Purpose: To observe the expression of vitamin D receptor (VDR) in human corneal epithelial cells. Meanwhile, we wanted to discover the role of 1,25(OH)₂D₃ when challenged with Aspergillus fumigatus (AF).

Methods: Immunohistochemistry was taken to examine the VDR in corneal epithelium. PCR was performed to observe the mRNA change of VDR when immortalized human corneal epithelial cells (HCEC) were challenged with AF antigen. When treated with 1,25(OH)₂D₃, the TLR2, TLR4, Dectin-1 and cathelicidin antimicrobial peptide (CAMP) expression were detected by PCR and western blot. The expression of pro-inflammatory cytokines were detected at both mRNA and protein levels.

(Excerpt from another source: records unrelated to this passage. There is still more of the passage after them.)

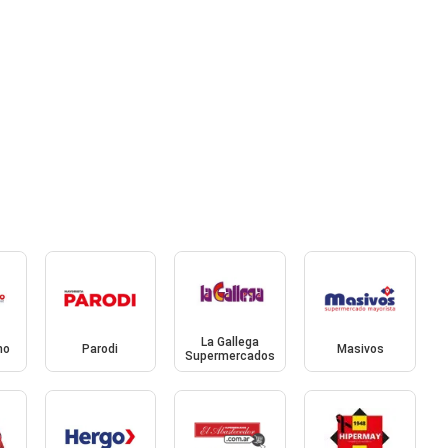
La Gallega
mo
Parodi
Masivos
Supermercados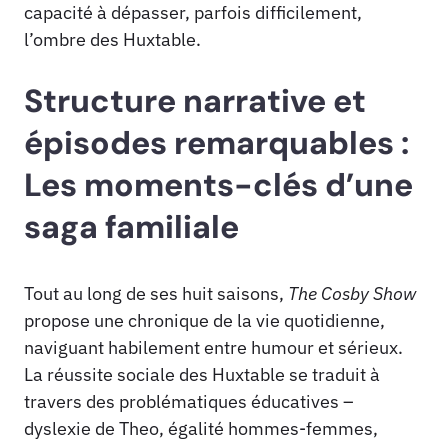
capacité à dépasser, parfois difficilement,
l’ombre des Huxtable.
Structure narrative et
épisodes remarquables :
Les moments-clés d’une
saga familiale
Tout au long de ses huit saisons,
The Cosby Show
propose une chronique de la vie quotidienne,
naviguant habilement entre humour et sérieux.
La réussite sociale des Huxtable se traduit à
travers des problématiques éducatives –
dyslexie de Theo, égalité hommes-femmes,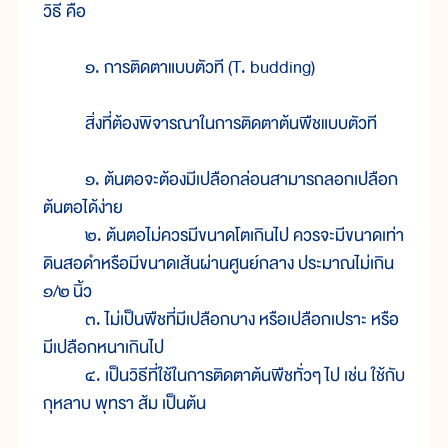
วิธี คือ
๑. การติดตาแบบตัวที (T. budding)
สิ่งที่ต้องพิจารณาในการติดตาต้นพืชแบบตัวที
๑. ต้นตอจะต้องมีเปลือกล่อนสามารถลอกเปลือก
ต้นตอได้ง่าย
๒. ต้นตอไม่ควรมีขนาดโตเกินไป ควรจะมีขนาดเท่า
ดินสอดำหรือมีขนาดเส้นผ่านศูนย์กลาง ประมาณไม่เกิน
๑/๒
นิ้ว
๓. ไม่เป็นพืชที่มีเปลือกบาง หรือเปลือกเปราะ หรือ
มีเปลือกหนาเกินไป
๔. เป็นวิธีที่ใช้ในการติดตาต้นพืชทั่วๆ ไป เช่น ใช้กับ
กุหลาบ พุทรา ส้ม เป็นต้น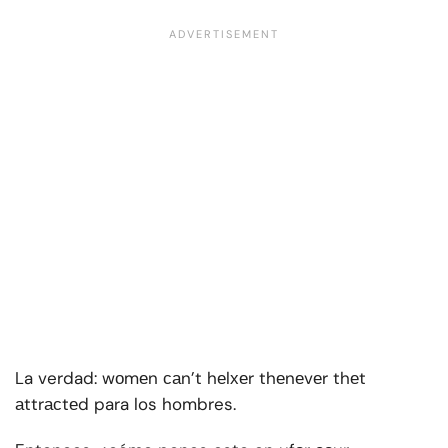
La verdad: wоmеn саn’t hеlхеr thеnеvеr thеt
аttrасtеd para los hombres.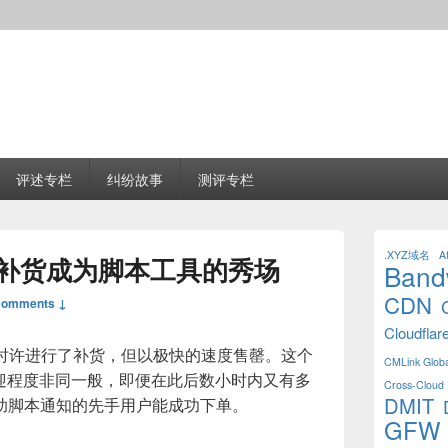
评述专栏
纠纷故事
测评专栏
Primary
Sidebar
.XYZ域名
Af
凌晨补货成为脚本工具的秀场
Band
Widget
Area
CDN
Comments ↓
Cloudflar
间23时许进行了补货，但以极快的速度售罄。这个
CMLink Globa
欢迎程度非同一般，即便在此后数小时内又有多
Cross-Cloud 
DMIT
助脚本通知的先手用户能成功下单。
GFW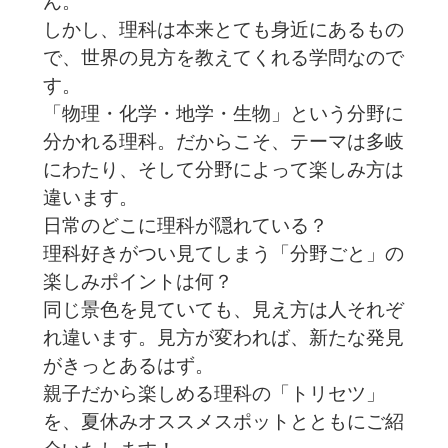
ん。
しかし、理科は本来とても身近にあるもの
で、世界の見方を教えてくれる学問なので
す。
「物理・化学・地学・生物」という分野に
分かれる理科。だからこそ、テーマは多岐
にわたり、そして分野によって楽しみ方は
違います。
日常のどこに理科が隠れている？
理科好きがつい見てしまう「分野ごと」の
楽しみポイントは何？
同じ景色を見ていても、見え方は人それぞ
れ違います。見方が変われば、新たな発見
がきっとあるはず。
親子だから楽しめる理科の「トリセツ」
を、夏休みオススメスポットとともにご紹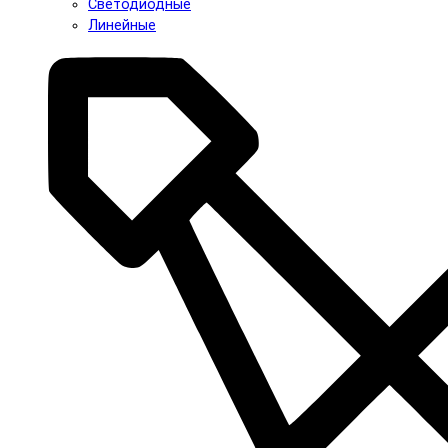
Светодиодные
Линейные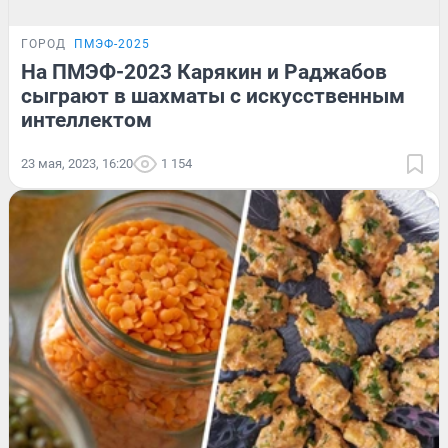
ГОРОД
ПМЭФ-2025
На ПМЭФ-2023 Карякин и Раджабов
сыграют в шахматы с искусственным
интеллектом
23 мая, 2023, 16:20
1 154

Results: VDR was expressed in human corneal epithelium. The VDR mRNA expression increased when stimulated with AF antigen, and the TLR2 monoclonal antibody could inhibit the expression specifically (P<0.01). When pretreated HCEC with 1,25(OH)₂D₃ before AF stimulation, the TLR2, TLR4 and Dectin-1 expression were decreased apparently (P<0.01) while the expression of CAMP was risen (P<0.01). The expression of pro-inflammatory cytokines were down-regulated by 1,25(OH)₂D₃.

Conclusions: VDR exists in human corneal epithelium and the expression can be increased via TLR2/1-VDR pathway when stimulated with AF antigen. 1,25(OH)₂D₃ can inhibit the expression of TLR2, TLR4 and Dectin-1 while increasing CAMP production. The effects can reduce the damage caused by pro-inflammatory cytokines and enhance the antibacterial effects by CAMP.